Senate Bill 1152 and House Bill 3535 would lower municipal right-of-way fees for telecommunications providers to run cables over an existing line. Telecom providers argue they should not have to pay twice to run telephone calls, cable television or video signal over the same line. Cities have become sensitive to any reduction in their budget with severe property tax rollbacks in the spotlight. Both bills were passed by the House State Affairs Committee last week and sent to Calendars.
 
Richardson City elections
 
Early voting has begun for the City of Richardson, and will continue until Tuesday, April 30. Election Day will be Saturday, May 4. For more information, check out our voting resources.
 
Other updates
 
The House Ways & Means Committee members adopted a substantially revised substitute of Senate Bill 2 by an 8-3 vote on Thursday. The substitute now closely resembles the lower chamber’s proposal, House Bill 2, including provisions that would:
  • Trigger automatic tax elections for hospital districts and community colleges at 8 percent;
  • Trigger elections if revenue for cities, counties and emergency service districts increases by more than 3.5 percent, and allow property tax levies to increase by $500,000 per year without triggering an election; and,
  • Allow local municipalities to factor homestead exemptions into their revenue growth calculation to avoid penalizing cities for offering tax cuts to residents.
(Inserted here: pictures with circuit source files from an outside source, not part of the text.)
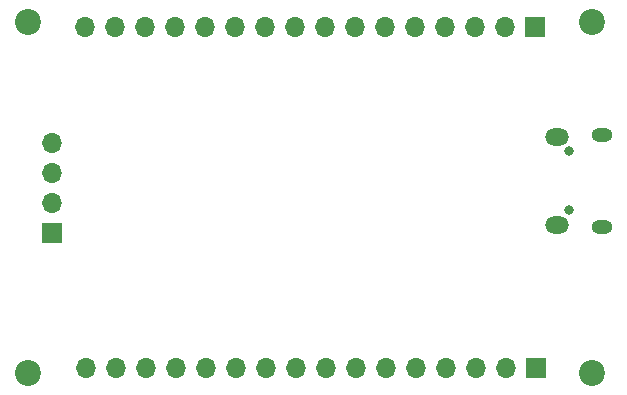
<source format=gbr>
%TF.GenerationSoftware,KiCad,Pcbnew,8.0.5*%
%TF.CreationDate,2025-01-04T11:00:39+02:00*%
%TF.ProjectId,STM32F103,53544d33-3246-4313-9033-2e6b69636164,rev?*%
%TF.SameCoordinates,Original*%
%TF.FileFunction,Soldermask,Bot*%
%TF.FilePolarity,Negative*%
%FSLAX46Y46*%
G04 Gerber Fmt 4.6, Leading zero omitted, Abs format (unit mm)*
G04 Created by KiCad (PCBNEW 8.0.5) date 2025-01-04 11:00:39*
%MOMM*%
%LPD*%
G01*
G04 APERTURE LIST*
%ADD10C,2.200000*%
%ADD11R,1.700000X1.700000*%
%ADD12O,1.700000X1.700000*%
%ADD13O,0.800000X0.800000*%
%ADD14O,1.800000X1.150000*%
%ADD15O,2.000000X1.450000*%
G04 APERTURE END LIST*
D10*
%TO.C,H4*%
X116375000Y-74525000D03*
%TD*%
D11*
%TO.C,J2*%
X111540000Y-45300000D03*
D12*
X109000000Y-45300000D03*
X106460000Y-45300000D03*
X103920000Y-45300000D03*
X101380000Y-45300000D03*
X98840000Y-45300000D03*
X96300000Y-45300000D03*
X93760000Y-45300000D03*
X91220000Y-45300000D03*
X88680000Y-45300000D03*
X86140000Y-45300000D03*
X83600000Y-45300000D03*
X81060000Y-45300000D03*
X78520000Y-45300000D03*
X75980000Y-45300000D03*
X73440000Y-45300000D03*
%TD*%
D10*
%TO.C,H1*%
X68625000Y-44850000D03*
%TD*%
D11*
%TO.C,J4*%
X70700000Y-62705000D03*
D12*
X70700000Y-60165000D03*
X70700000Y-57625000D03*
X70700000Y-55085000D03*
%TD*%
D10*
%TO.C,H2*%
X116375000Y-44850000D03*
%TD*%
D13*
%TO.C,J1*%
X114470000Y-60790000D03*
X114470000Y-55790000D03*
D14*
X117220000Y-62165000D03*
D15*
X113420000Y-62015000D03*
X113420000Y-54565000D03*
D14*
X117220000Y-54415000D03*
%TD*%
D10*
%TO.C,H3*%
X68625000Y-74525000D03*
%TD*%
D11*
%TO.C,J3*%
X111600000Y-74110000D03*
D12*
X109060000Y-74110000D03*
X106520000Y-74110000D03*
X103980000Y-74110000D03*
X101440000Y-74110000D03*
X98900000Y-74110000D03*
X96360000Y-74110000D03*
X93820000Y-74110000D03*
X91280000Y-74110000D03*
X88740000Y-74110000D03*
X86200000Y-74110000D03*
X83660000Y-74110000D03*
X81120000Y-74110000D03*
X78580000Y-74110000D03*
X76040000Y-74110000D03*
X73500000Y-74110000D03*
%TD*%
M02*

</source>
The House committee also made passage of SB 2 contingent or dependent on the approval of HB 3, the lower chamber’s major school finance reform bill. House members also cut certain provisions that required the participation of taxing units with less than $15 million in combined sales and tax revenue and allowed cities to factor indigent defense costs into their revenue calculations. The House is set to debate the revised SB 2 next week, and it will certainly attract a lot of amendments.  Any changes will likely be rejected by the Senate, and a conference committee will be created to negotiate a revised bill.
 
The House & Senate conferees on HB 1, the next biennial budget, formally met on Monday, and heard a presentation from the Legislative Budget Board on the differences between the House and Senate versions of the budget.  The conference committee on the supplemental funding bill for the current fiscal period, SB 500, has yet to meet.  SB 500 includes some very important budget additions to address shortfalls in state Medicaid funding, the backlog in the Texas Research Incentive Program, etc.  Many observers believe that the budget conferees will wait on some resolution on school funding and property tax relief before finalizing an agreement on the supplemental FY 18-19 budget and the upcoming FY 20-21 budget.